Dangerous ground. But the accusation was there in her voice, and it made him stiffen.
“I don’t know.”
“That’s a bullshit answer, Cole, and you know it.” She stood then, slim hands balling into fists at her sides.
He planted his palms on the counter top, the cold surface cooling his overheating skin. “Seems like it sometimes. The way you go off half-cocked at people.”
She reared back. “Half-cocked? All I want are answers! You agreed that things were suspicious. Your own parents said to find out who did this.”
“If that’s all you were doin’—”
“To hell with you, Cole.” She snatched her purse and sandals off the floor and made straight for the door. Didn’t even stop to put ’em on—just stormed out, barefoot and burning mad. The door slammed behind her hard enough to make his teeth clack together.
twenty-nine
“Fire and gunpowder do not sleep together.” - Proverb
Jocelyn rode the high of rage all the way across town, passing boxy brick homes that harkened back to the sixties and seventies and the little craftsmans from the early half of the 1900s. She was hellbent on reaching that long road that wound along the rolling hills to the huge estate up above town.
An unseen force had kept her from driving up that lane before—a mix of fear and resentment. It was the anger that gave her the courage now as her car wove its way up, passing under gnarled old oaks stationed like sentries along the gravel.
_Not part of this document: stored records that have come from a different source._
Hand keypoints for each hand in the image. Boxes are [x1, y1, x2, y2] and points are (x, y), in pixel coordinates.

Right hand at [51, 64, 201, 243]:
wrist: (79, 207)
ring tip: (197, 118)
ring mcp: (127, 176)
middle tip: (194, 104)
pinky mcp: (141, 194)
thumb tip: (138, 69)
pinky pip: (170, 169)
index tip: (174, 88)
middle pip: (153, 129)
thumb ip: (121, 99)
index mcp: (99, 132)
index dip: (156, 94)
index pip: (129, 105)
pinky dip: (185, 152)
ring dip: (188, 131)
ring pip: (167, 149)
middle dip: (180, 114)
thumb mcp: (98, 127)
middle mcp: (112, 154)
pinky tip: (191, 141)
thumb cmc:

It was anger, too, that kept her from admitting part of what Cole had said was true. She wasn’t ready to acknowledge it yet, let alone look in the mirror and see where she might’ve been wrong. She’d spent her life painting this town as her enemy, but how much of that had been fodder fed to her by a bitter old woman and a mama who hadn’t always made the best choices?
And what of this blooming relationship with her sister? And… Cole? Thinking of them made it harder to hang onto the fire and the steel it had forged in her spine.
So she shook those thoughts from her mind as she pulled into the circle drive, stopping in front of the house. The massive facade seemed to watch her—columns stretching two stories, aged but well-kept brick shaded by double-decker wraparound porches. What a place to grow up. She could picture ladies from a century and a half ago in wide hoop skirts, fanning themselves through the blazing summer heat.
When she rang the bell, a deep gong reverberated through the stately house. While she waited, she traced the length and width of the porch. The sheer size seemed like overkill, but its age reminded her it needed to be wide enough for those skirts to pass two by two.